First, the stone must be washed out with white spirits and a rag to remove the drawing.  It is important to remove as much of the drawing as possible at this stage. A small amount of asphaltum is then applied to the stone and rubbed in well with a rag. This highly greasy material will aid in pulling the ink into the drawn areas when rolling up. Next the stone is flooded with water using a lithography sponge to remove the gum arabic layer which was applied during the etch. Ensure all of the gum is removed, causing a lightening of the colour in the non-drawn areas of the stone. Discard the dirty water and prepare a basin of clean water and a clean sponge to keep the stone damp from this point onwards.

Ink should also be prepared at this point and rolled out onto a slab in a thin layer. For this proofing  stage, a non-drying roll up ink is often used with a leather roller. Keeping the stone moist by wiping down with a clean, damp sponge, begin rolling the ink over the image until the surface begins to accept ink. It is important to ink all areas of the stone and to vary the direction of rolling to ensure the best coverage of ink over the image. Normally the roller is passed over the stone 6 to 8 times before replenishing the ink from the slab and re-dampening the stone. This is known as one pass. It may take several passes to bring the image up to full strength, and it is always better to bring the tone up slowly with thin ink to ensure greater control.

A lot of control over the strength of the tones in the image can be had from the rolling technique. In general, as well as varying the amount of ink on the roller, more ink is deposited onto the stone if the rolling action is slower. To reduce the ink levels on the image, the roller can be whipped back quickly from the stone in the return direction. Also, if the ink is too loose and inclined to darken the image, a small amount of magnesium carbonate mixed into it will help to stiffen it up.

Assuming the stone isn’t being printed at this point, the image can be assessed and the second etch applied. The steps are exactly the same as described above, except the strengths of the etching solutions may need to be adjusted depending on how the image has rolled up. As a general rule, if the image looks similar to the original drawing, the strengths of the first etch can be maintained. If the image has darkened, a few more drops of acid can be used and if the image is too light, fewer drops can be used. This should have the effect of bringing the image closer to the original drawing for printing.


Printing the Stone

After the second etch has been allowed to sit on the stone for a few hours, the image should be ready for printing. Before starting to print it is a good idea to prepare your paper, ink, sponges and other necessary materials in advance.
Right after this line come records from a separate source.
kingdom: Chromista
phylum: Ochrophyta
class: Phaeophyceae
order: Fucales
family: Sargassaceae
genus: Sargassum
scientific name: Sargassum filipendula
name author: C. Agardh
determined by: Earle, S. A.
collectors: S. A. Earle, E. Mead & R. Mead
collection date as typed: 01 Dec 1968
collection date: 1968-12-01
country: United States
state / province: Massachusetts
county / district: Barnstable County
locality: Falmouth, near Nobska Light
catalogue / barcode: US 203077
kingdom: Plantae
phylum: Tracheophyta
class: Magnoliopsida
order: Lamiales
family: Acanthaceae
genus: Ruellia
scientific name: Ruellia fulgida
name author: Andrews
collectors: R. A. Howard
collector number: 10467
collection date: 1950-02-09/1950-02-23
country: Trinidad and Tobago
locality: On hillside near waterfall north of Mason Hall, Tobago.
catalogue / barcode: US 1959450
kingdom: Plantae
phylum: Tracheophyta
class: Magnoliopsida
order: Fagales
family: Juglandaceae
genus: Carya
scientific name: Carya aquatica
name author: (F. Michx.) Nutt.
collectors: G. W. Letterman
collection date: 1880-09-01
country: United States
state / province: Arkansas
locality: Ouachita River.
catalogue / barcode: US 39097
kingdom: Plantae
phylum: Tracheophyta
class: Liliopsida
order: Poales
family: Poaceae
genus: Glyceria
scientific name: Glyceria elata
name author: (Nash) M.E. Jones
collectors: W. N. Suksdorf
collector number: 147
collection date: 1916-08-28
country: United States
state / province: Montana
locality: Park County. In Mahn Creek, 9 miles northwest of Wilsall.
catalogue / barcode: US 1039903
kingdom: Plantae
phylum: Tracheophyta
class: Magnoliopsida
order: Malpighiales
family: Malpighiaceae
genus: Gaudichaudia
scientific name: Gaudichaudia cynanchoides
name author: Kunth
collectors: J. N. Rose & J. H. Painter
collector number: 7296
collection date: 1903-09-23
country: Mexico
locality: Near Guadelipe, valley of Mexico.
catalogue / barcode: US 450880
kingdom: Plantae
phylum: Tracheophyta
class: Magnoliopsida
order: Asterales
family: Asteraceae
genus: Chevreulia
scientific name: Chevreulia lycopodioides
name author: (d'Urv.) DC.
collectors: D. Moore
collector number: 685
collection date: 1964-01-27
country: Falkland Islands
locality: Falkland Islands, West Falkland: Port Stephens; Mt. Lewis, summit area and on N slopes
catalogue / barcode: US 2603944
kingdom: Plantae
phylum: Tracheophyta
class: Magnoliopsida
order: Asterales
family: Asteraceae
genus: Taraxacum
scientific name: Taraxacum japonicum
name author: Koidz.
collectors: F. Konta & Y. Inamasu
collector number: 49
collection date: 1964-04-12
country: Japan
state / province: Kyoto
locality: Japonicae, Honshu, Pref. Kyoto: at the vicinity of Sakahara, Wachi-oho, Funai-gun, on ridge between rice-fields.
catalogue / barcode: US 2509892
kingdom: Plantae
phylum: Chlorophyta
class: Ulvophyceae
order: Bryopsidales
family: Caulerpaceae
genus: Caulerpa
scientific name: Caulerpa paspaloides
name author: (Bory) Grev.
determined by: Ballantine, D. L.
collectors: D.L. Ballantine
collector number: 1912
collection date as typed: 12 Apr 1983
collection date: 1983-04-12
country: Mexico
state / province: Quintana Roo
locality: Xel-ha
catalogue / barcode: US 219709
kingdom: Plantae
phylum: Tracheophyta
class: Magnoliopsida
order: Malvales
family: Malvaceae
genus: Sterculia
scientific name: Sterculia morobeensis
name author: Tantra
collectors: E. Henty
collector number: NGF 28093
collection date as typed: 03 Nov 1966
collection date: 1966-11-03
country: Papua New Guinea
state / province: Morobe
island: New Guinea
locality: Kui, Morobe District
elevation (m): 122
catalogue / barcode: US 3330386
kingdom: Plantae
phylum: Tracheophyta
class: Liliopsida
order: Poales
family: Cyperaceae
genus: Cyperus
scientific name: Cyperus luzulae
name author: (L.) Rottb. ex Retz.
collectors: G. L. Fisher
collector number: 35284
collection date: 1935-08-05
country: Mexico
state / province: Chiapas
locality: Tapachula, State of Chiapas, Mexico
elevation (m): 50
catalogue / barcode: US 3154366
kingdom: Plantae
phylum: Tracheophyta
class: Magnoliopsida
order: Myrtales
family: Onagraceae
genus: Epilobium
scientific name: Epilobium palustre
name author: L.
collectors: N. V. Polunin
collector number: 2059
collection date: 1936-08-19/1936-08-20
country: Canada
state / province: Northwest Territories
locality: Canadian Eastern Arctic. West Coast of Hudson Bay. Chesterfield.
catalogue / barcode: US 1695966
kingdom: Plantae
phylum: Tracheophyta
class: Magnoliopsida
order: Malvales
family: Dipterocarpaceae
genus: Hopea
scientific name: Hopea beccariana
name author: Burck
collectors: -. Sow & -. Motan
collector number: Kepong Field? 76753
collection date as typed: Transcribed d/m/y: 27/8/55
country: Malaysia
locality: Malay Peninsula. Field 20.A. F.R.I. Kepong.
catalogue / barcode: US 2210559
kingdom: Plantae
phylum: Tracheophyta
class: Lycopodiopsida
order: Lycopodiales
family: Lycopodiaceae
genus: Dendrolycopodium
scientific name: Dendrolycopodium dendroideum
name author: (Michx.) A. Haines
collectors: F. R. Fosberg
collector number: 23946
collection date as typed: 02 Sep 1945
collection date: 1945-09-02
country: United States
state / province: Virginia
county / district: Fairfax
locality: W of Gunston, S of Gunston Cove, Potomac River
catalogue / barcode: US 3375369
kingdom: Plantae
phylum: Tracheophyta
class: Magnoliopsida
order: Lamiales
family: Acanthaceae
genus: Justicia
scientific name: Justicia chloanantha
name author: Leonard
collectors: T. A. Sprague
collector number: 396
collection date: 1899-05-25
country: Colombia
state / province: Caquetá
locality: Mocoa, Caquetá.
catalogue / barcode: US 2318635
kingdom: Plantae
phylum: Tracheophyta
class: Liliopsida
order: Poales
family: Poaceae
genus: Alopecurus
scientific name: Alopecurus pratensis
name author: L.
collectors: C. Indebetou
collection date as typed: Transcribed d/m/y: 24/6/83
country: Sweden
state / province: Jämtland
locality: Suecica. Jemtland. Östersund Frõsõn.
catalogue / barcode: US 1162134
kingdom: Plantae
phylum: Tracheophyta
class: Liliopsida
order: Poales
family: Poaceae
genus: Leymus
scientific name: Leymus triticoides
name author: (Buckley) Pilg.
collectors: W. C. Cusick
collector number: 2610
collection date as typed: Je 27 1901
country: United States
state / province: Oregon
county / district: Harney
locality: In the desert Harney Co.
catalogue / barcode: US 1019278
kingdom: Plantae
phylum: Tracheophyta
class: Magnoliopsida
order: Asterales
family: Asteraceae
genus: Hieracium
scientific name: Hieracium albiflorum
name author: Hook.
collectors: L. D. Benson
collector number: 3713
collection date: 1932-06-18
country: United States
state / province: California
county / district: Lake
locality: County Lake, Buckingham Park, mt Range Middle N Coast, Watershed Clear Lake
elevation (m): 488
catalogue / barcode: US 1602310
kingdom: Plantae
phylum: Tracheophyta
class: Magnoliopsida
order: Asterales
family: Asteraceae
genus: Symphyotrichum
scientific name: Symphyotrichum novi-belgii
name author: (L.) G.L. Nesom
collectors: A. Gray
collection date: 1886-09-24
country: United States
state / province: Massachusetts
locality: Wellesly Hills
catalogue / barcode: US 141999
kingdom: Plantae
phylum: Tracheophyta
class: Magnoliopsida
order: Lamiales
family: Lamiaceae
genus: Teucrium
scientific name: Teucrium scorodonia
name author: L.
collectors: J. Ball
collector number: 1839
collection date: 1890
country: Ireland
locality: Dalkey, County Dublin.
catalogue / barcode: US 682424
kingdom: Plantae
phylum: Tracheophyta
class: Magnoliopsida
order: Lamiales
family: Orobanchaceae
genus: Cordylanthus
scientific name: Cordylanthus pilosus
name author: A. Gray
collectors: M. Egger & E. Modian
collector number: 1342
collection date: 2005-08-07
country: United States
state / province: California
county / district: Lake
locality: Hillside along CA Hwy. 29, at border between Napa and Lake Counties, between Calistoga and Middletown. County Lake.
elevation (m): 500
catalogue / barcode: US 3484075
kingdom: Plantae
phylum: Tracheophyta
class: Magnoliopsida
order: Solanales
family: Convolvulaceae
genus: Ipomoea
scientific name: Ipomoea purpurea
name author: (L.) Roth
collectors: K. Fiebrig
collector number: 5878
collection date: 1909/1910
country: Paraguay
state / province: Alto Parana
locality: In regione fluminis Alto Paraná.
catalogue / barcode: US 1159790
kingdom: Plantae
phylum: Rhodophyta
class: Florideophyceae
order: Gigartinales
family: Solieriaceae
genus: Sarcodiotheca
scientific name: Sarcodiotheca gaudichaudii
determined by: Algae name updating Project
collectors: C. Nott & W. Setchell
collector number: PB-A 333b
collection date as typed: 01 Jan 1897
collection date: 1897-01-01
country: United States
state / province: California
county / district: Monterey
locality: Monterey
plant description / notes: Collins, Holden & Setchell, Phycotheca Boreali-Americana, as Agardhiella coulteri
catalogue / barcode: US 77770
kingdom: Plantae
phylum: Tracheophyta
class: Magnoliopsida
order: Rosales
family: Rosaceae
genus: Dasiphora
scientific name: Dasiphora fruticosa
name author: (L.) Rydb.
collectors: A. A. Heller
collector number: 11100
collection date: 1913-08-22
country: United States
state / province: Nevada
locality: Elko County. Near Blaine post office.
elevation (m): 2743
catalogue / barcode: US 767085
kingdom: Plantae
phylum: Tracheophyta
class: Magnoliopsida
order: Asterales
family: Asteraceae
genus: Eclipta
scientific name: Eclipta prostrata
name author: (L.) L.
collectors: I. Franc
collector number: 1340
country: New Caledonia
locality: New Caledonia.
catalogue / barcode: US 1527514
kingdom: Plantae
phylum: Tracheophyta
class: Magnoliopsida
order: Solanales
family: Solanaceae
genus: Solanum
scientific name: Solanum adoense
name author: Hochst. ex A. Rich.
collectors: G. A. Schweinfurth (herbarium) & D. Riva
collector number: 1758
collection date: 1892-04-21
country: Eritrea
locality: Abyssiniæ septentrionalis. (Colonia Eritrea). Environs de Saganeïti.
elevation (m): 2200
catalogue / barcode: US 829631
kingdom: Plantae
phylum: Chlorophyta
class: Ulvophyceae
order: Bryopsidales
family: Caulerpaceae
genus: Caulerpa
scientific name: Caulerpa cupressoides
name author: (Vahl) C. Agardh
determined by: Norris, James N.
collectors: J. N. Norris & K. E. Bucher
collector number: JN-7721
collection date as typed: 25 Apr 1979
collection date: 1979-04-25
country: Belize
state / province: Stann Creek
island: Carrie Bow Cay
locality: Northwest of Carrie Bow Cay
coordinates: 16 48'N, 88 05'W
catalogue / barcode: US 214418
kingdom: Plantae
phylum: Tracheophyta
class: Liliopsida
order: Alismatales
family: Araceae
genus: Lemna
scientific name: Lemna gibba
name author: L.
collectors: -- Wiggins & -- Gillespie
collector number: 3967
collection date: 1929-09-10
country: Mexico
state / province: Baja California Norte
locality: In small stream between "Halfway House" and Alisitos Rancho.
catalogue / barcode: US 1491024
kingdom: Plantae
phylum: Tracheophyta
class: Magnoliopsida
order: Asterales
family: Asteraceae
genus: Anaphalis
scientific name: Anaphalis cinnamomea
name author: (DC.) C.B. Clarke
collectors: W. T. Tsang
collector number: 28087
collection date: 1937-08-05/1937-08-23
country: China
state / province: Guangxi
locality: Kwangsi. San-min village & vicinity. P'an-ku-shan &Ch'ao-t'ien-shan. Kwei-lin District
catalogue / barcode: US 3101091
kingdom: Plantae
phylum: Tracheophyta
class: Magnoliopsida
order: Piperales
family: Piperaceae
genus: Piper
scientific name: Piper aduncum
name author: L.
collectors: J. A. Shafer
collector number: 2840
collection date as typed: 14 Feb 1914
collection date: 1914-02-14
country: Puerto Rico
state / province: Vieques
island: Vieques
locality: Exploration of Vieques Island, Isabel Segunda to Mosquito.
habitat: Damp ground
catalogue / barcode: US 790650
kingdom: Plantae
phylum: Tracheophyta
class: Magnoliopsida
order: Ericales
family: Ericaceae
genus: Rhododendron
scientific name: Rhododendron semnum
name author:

The image and gum layer is first washed from the stone as in “Rolling up the Stone” above, and the stone kept damp at all times when applying ink to its surface. Using printing ink rolled thinly on the roller, begin to ink the stone, using 3 to 4 passes. Then, wipe the image down with a sponge to remove any unwanted ink spots and print the image on newsprint. It’s best not to apply any more pressure to the stone than is needed, and a few sheets of newsprint can be used to give some padding. It is normal for the image to build up slowly at first as it works its way up to full strength. It may be necessary to print several proofs on newsprint before the image is strong enough to print on good paper.

When using good paper, make sure it is prepared in advance with registration marks. The T-bar registration system allows for very accurate registration and will also compensate for the deckle edges found on many handmade papers (see below.)


In order to produce rich prints with a full tonal range, it may be necessary to slightly dampen the sheets of paper before they are printed, or they may be calendared instead. This involves running each sheet at printing pressure through the press without ink to smoothen out the surface. During printing, try to maintain consistency in your inking, while ensuring to roll the stone from several different directions as you work. This will help to achieve a good consistent print run.